EXERCISE DATA: Begin
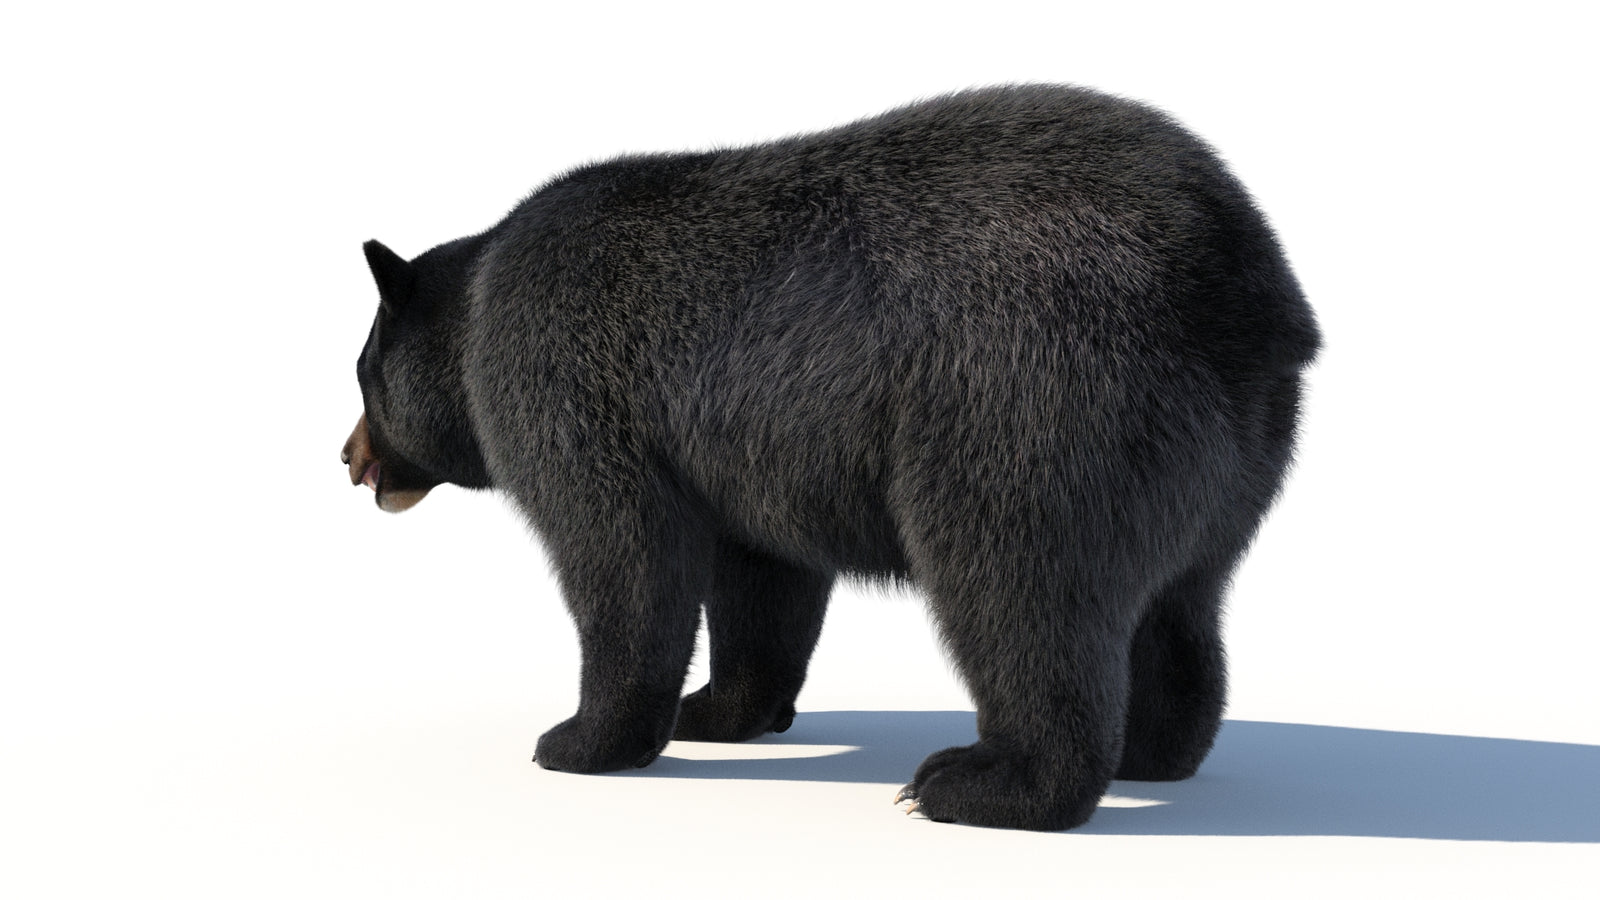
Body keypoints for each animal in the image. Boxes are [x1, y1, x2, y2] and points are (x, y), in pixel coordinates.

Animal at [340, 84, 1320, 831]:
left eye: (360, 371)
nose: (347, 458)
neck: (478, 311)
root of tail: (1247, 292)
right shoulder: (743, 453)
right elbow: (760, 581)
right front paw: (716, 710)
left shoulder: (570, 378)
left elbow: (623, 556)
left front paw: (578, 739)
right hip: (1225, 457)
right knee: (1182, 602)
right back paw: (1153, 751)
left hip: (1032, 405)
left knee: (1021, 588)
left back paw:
EXERCISE DATA: End
TASK DESCRIPTION | Return each entry exactly as it stands above, apart from any images.

RESPONSE BELOW |
Body keypoints for each animal in the image. Boxes are [x1, y1, x2, y2] and points are (x, y), in pixel coordinates.

Animal at [340, 84, 1320, 831]:
left eye: (360, 371)
nose: (347, 458)
neck: (478, 311)
root of tail: (1247, 292)
right shoulder: (743, 453)
right elbow: (760, 581)
right front paw: (716, 710)
left shoulder: (570, 378)
left elbow: (623, 556)
left front paw: (578, 739)
right hip: (1225, 457)
right knee: (1182, 602)
right back paw: (1153, 751)
left hip: (1032, 405)
left knee: (1021, 588)
left back paw:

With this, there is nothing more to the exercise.